100% of the articles were given a summary, 59% in the first attempt. It is clear that GPT models now have the capability to generate acceptable summaries in Danish, both when the original language is English and when it is Danish. In this way we were able to add very useful content to the rule-based auto-generated articles, and augment the articles with insights and explanations presented in the company’s financial reports.

However the goal of reaching a point where we can trust the summaries and publish them directly without a human in the loop seems very far away. A custom user interface for accepting and rejecting the summaries combined with a database of accepted summaries, rejected reasons and prompts used proved to be a useful tool for learning and improving the prompting.

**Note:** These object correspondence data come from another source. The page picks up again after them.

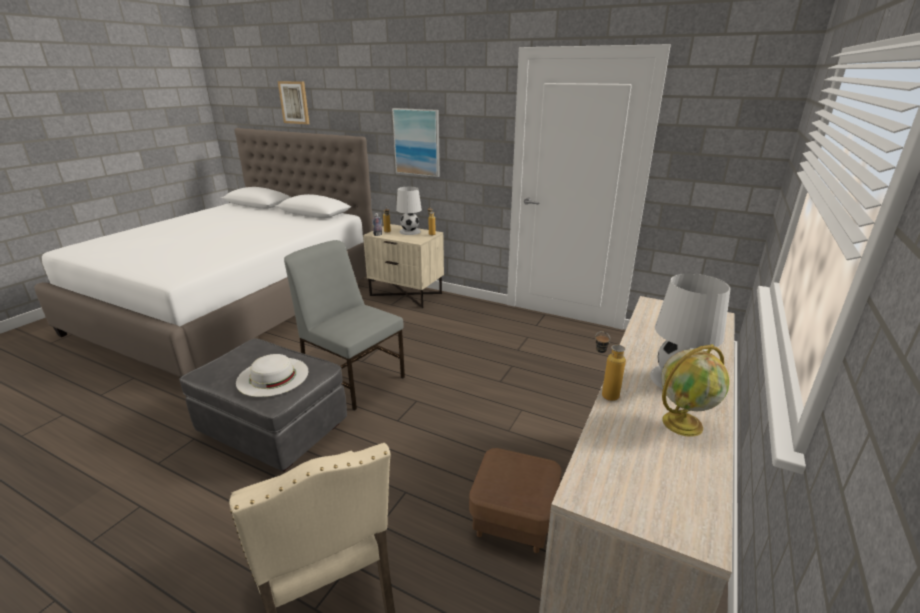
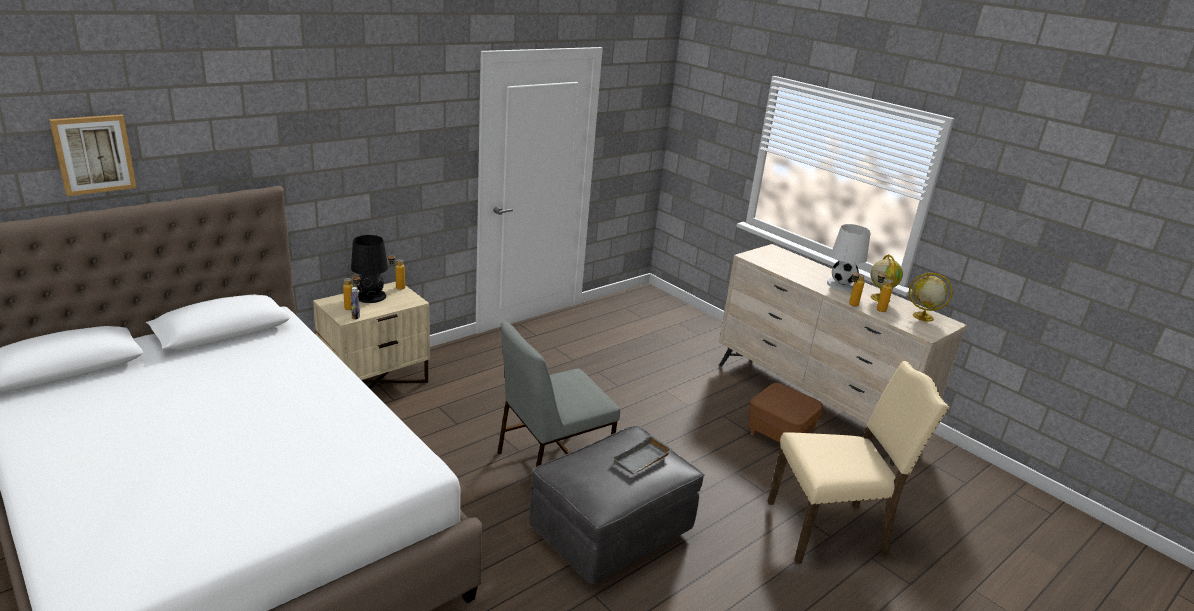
camera: 70 degrees left, 0 degrees up
white hat [236,354,308,397] -> grey tray [612,435,673,475]
picture [392,108,440,177] -> none
white table lamp [396,187,422,235] -> black table lamp [351,235,388,303]
none -> bottle [877,271,893,312]
none -> globe [909,273,953,322]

A few of the texts took many summary attempts before a summary was accepted as the model was not given the reason for the rejection. I have subsequently successfully experimented with giving gpt-4 the rejected reason and telling it to write a new summary. This approach promises to greatly reduce the number of summaries per article.

The quality of summaries seemed to improve with newer models, but it is worth noting that the data set was too small to say anything conclusive about this, and in addition the continuously improved prompts likely led to a reduced number of rejections.

Below are the main categories of rejected summaries, in future approaches it will be worth keeping an eye on whether the model delivers similar types of errors:

Missing important information
Incorrect summary
AI evaluates content
(e.g. the model states that the company has had a successful year)
Poor language
Irrelevant information

Appendix 1

Summaries per model

Appendix 2

Number of summaries per article

54 articles have only 1 summary
15 articles have 2 summaries
8 articles have 3 summaries
etc.

Appendix 3

Reject types

Articles can have multiple summaries with different reject types.

Only one reject type per summary is registered.

Example: 9 articles have rejected summaries due to poor language, but 12 summaries are rejected because of poor language. This means that multiple summaries with poor language have been generated for the same article.